Cüneyt Arkın

Gençlere her zaman, arkadaşınızı seçerken çok dikkatli olun diyorum. Aslında arkadaştan öte, geleceğinizi, varlığınızın, kişiliğinizin anlamını seçiyorsunuz... Çünkü anlam katamadığınız, anlamlandıramadığınız hiçbir şey sizi mutlu etmez.
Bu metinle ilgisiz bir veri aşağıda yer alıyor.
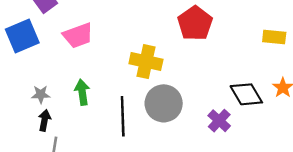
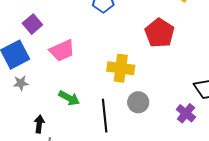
green arrow: (82, 92) -> (69, 98), turned 130
gray star: (41, 94) -> (21, 83), moved
gray circle: (164, 103) -> (138, 102), size x0.7

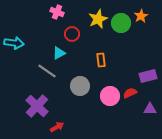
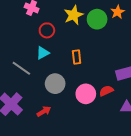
cyan triangle: (59, 53) -> (43, 53), moved
red arrow: (57, 127) -> (44, 111), moved

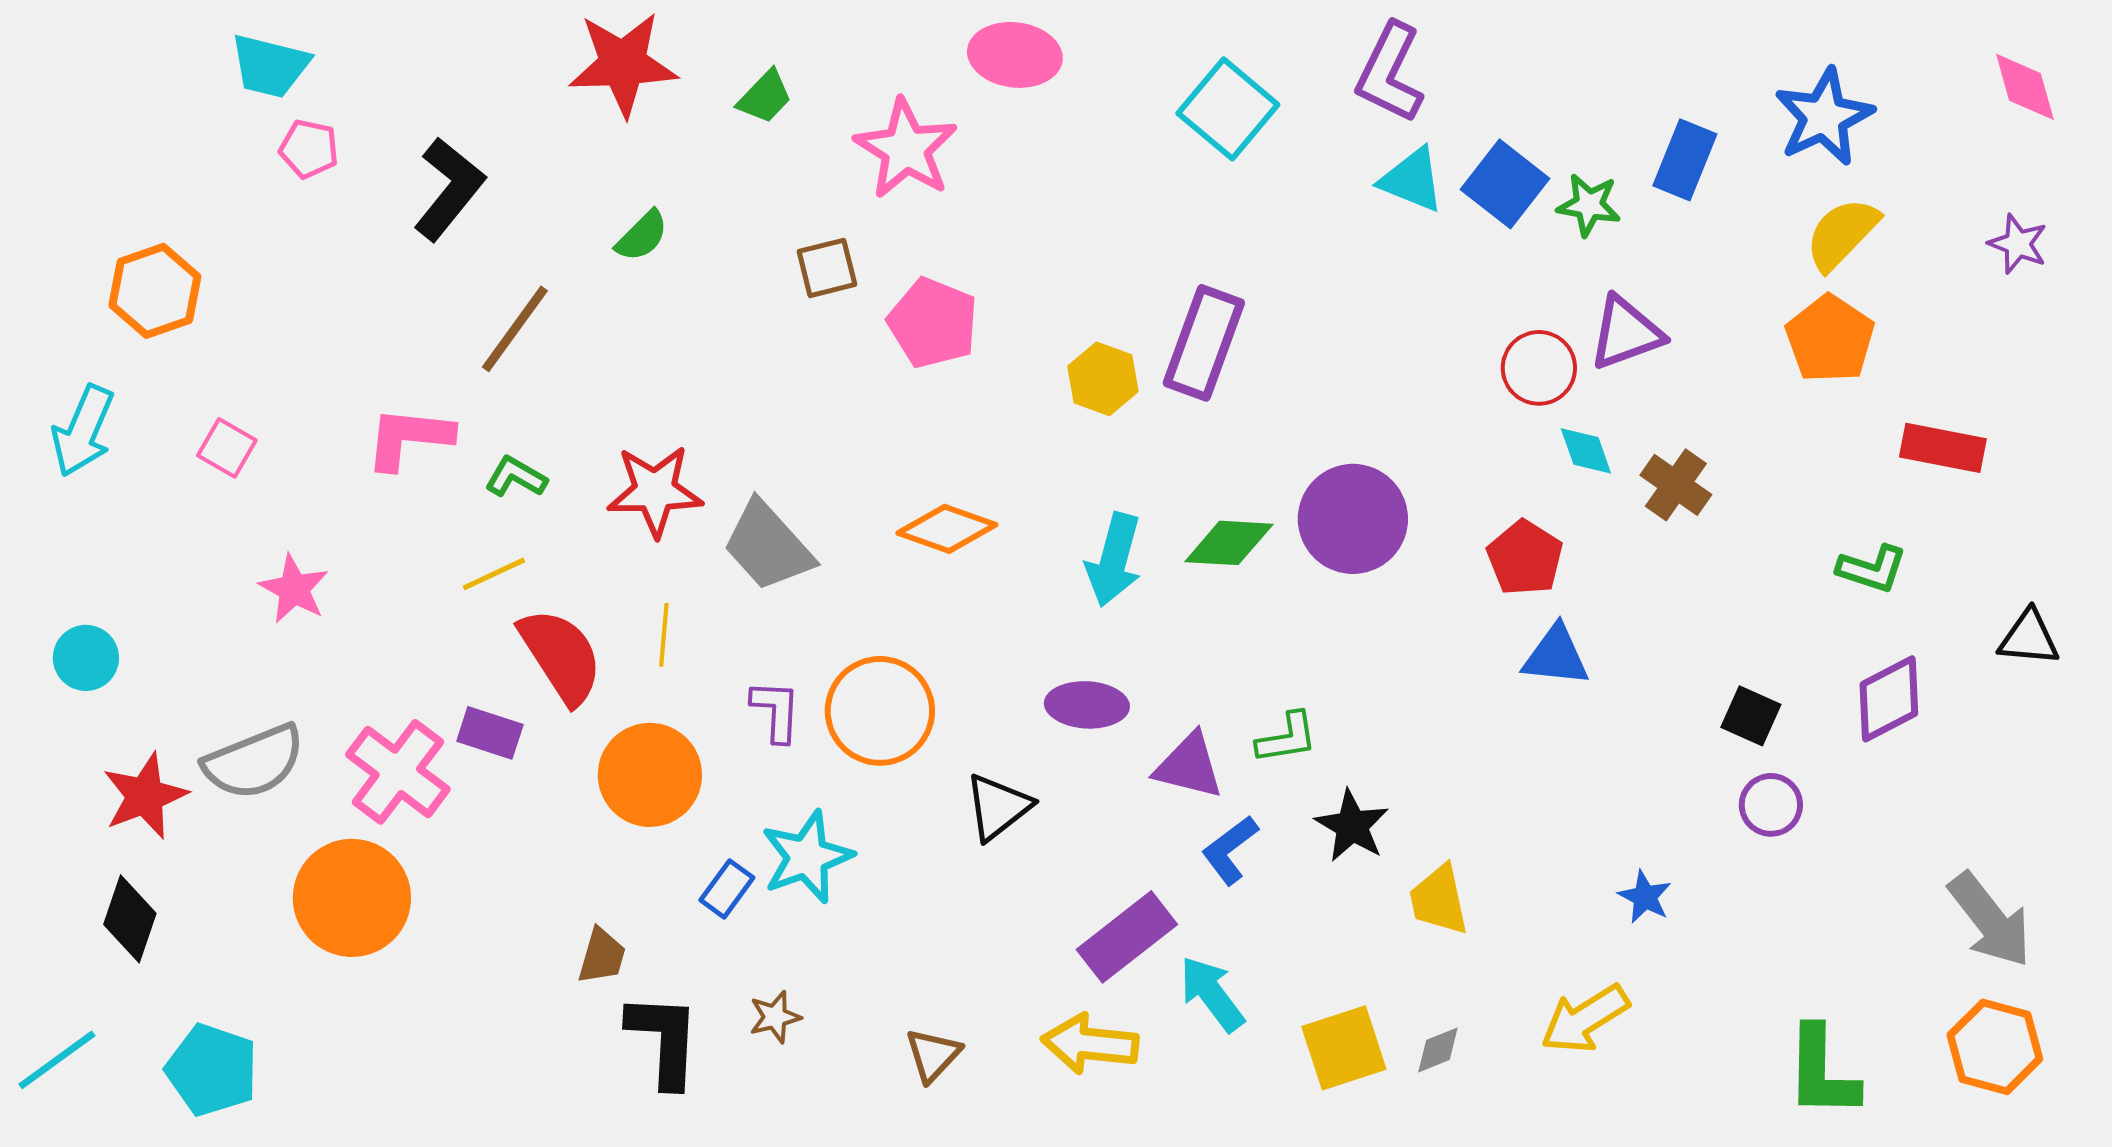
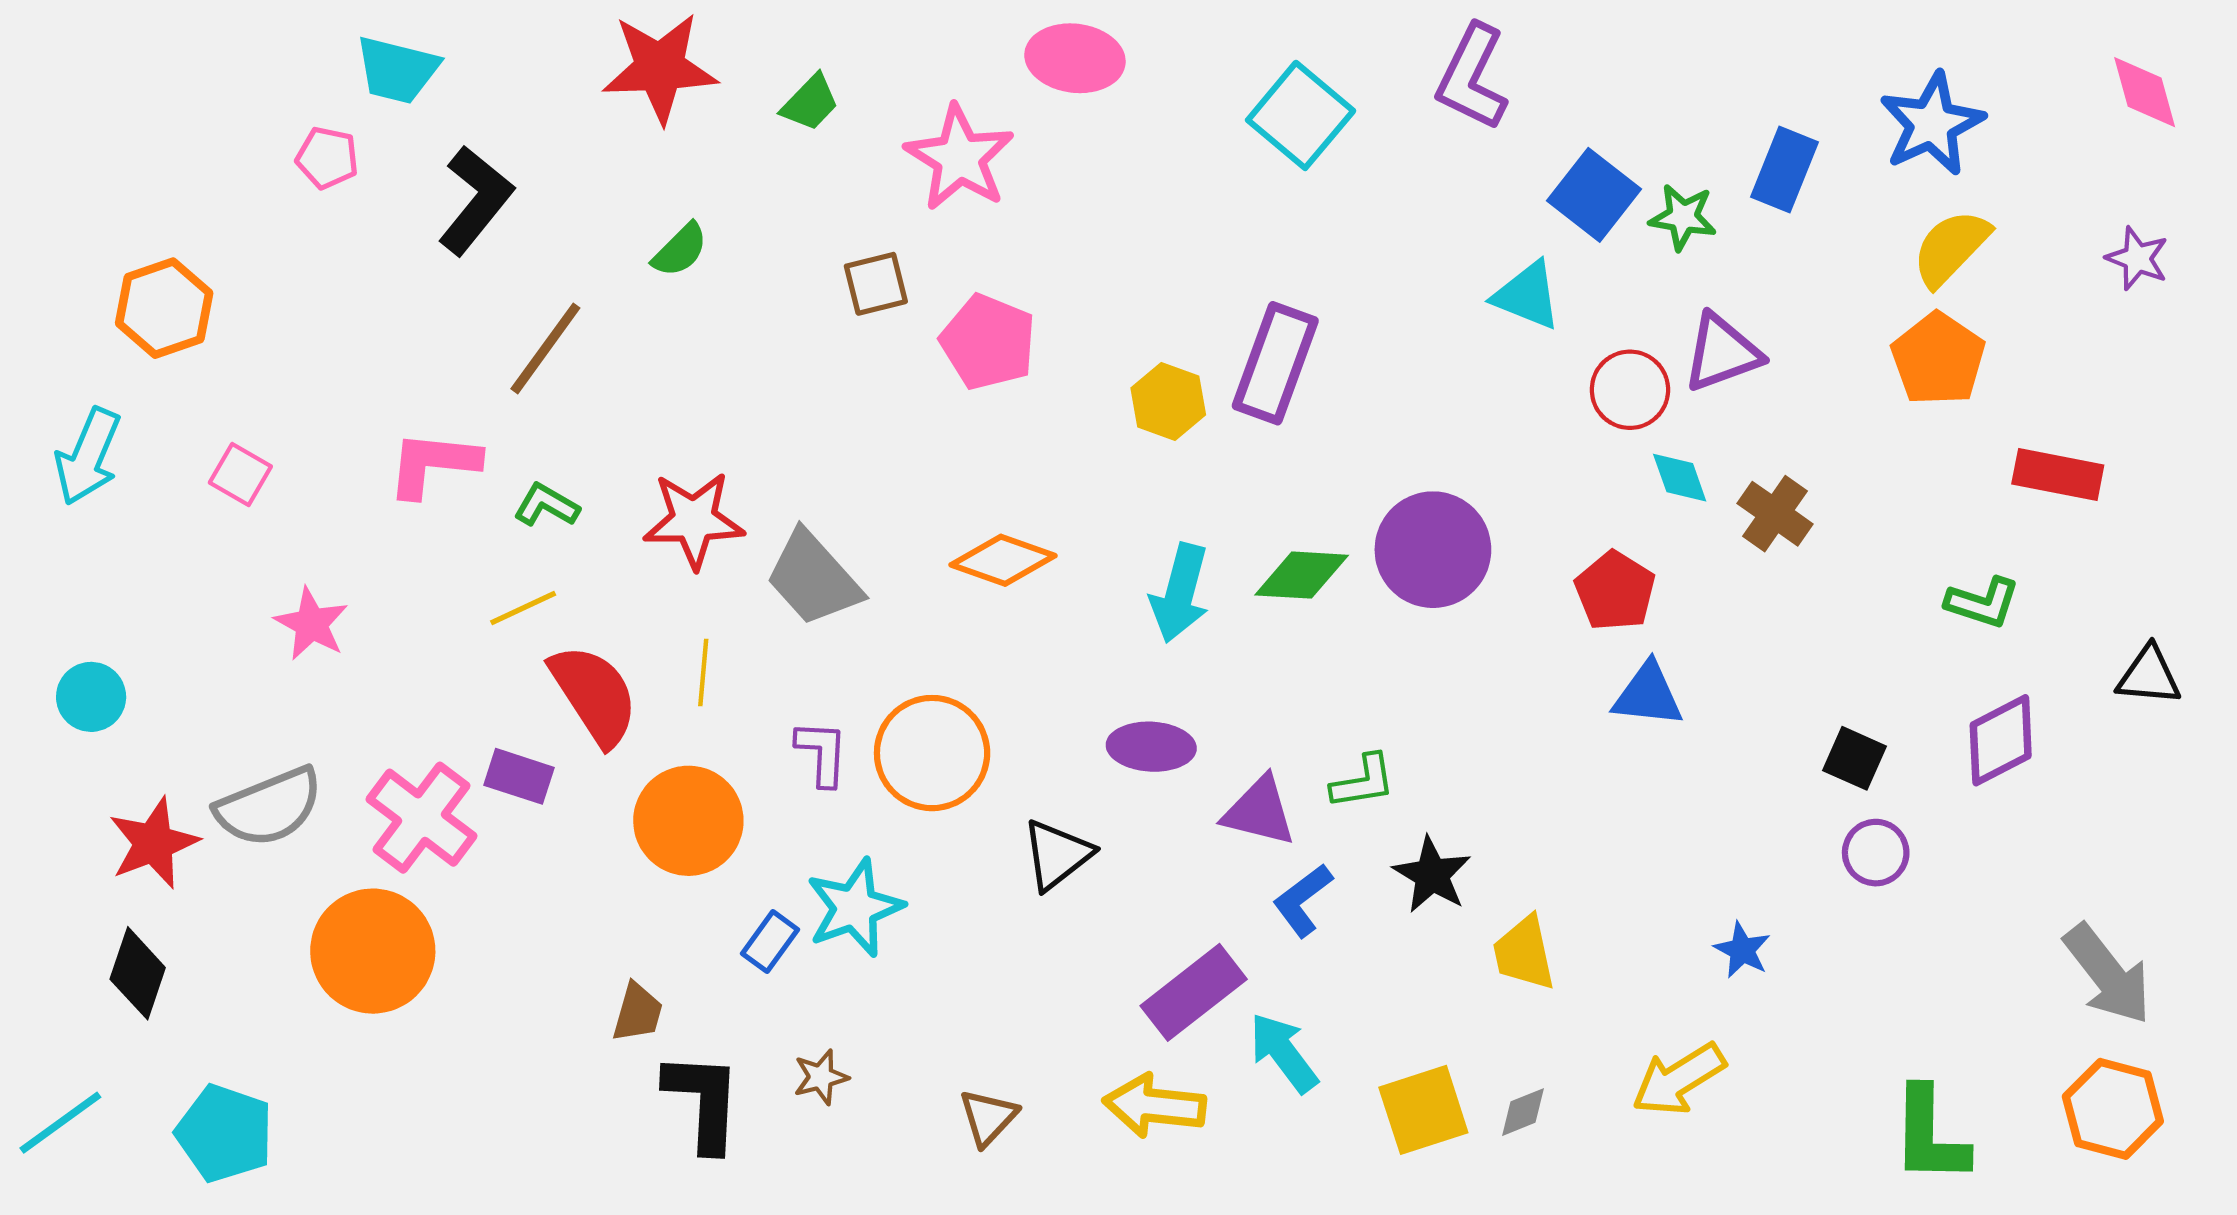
cyan trapezoid: (270, 66) -> (397, 70), moved
cyan triangle: (1412, 180) -> (1527, 295), moved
Evet, benim kahramanım Türk halkıdır. Çünkü arif bir halktır. En zor şartlar altında mucizeler yaratır, yaşar. Açlık sınırı altında ile yaşar! Asgari ücretle bile yaşar. Borç batağında yaşar. Soygun, talan, yalandan nefret eder. İnsanın içini temizler, adam eder. Yüreğiyle anlar, zorlukları yener. Tarih boyunca köle olmamıştır. Her türlü hürriyetsizlikten nefret eder. Ruhu bağımsızdır.

Anadolu insanı sabırla acıya katlanıyor, sabırla yokluk, yoksulluk, açlıkla baş etmeye çalışıyorsa, bunun kaynağı işte bu Nasrettin Hoca bilgeliğindendir. İnsanı adam eden, hoşgörülü zekasıdır. İnsanın içini temizleyen sağlığıdır. Genç nesle tek bir nasihatım olacak: Anadolu insanını tanımadan ölmeyin.

Kemal Sunal günümüzün Nasrettin Hoca'sıdır. Çok zeki bir sanatçıydı. Onunla beraber olmak, konuşup şakalaşmak çok hoşuma giderdi. Bir gün Hilton'un lobisinde oturuyoruz. Gözü bir yere takıldı. Baktım. Altmış yıllık müzik birikimimizin üzerine çökmüş, Lübnan'dan, Arap'tan yürüttüğü şarkılarla bir anda çok meşhur olmuş bir arabeskçiydi. Asansöre bindi. Yukarı çıktı. Kemal Sunal "Bu herif gibiler" dedi, ancak asansörle yükselir.

Gençlerimizi ne yapıp edip belli bir düzeye kavuşturmamız lazım. Ya burs alıyor borçlanıyor çıkar çıkmaz iş bulmadan borcunu öde diye bastırıyoruz çocuğa. Üniversiteye gelecek yurt meselesi. Yatacak yeri yok. Üniversitedeyken ben de yaşadım bu sorunu. Kaç yıl oldu hala bir şey değişmemiş. İki tane yurt yapmak... Saraylar yapıyoruz niye yurt yapmıyoruz ya?

Asıl ismim Fahrettin Cüreklibatır sinema için uygun değildi. Cüneyt seçtiler. Babam da öyle istedi. Çünkü Türk Müslüman kahraman ismiydi. Arkın da Arkın kitabevi vardı. Biz okuduğumuz için bize parasız beğendiğimiz kitapları sağolsun veriyordu. Ona bir saygı göstergesi olarak Arkın'ı kullandık.

Biz böcekler, otlar, kuşlar ve çiçeklerle konuşarak büyü
dük. Yıldızlar altında yattık. Toprak döşeğimizdi, bahar yağmurları yalnızlığımız, çiçekler sevdamız. Bu yüzden fark etmeyi öğrendik. Yine bu yüzden yüreğimiz hep zengin ve genç kaldı.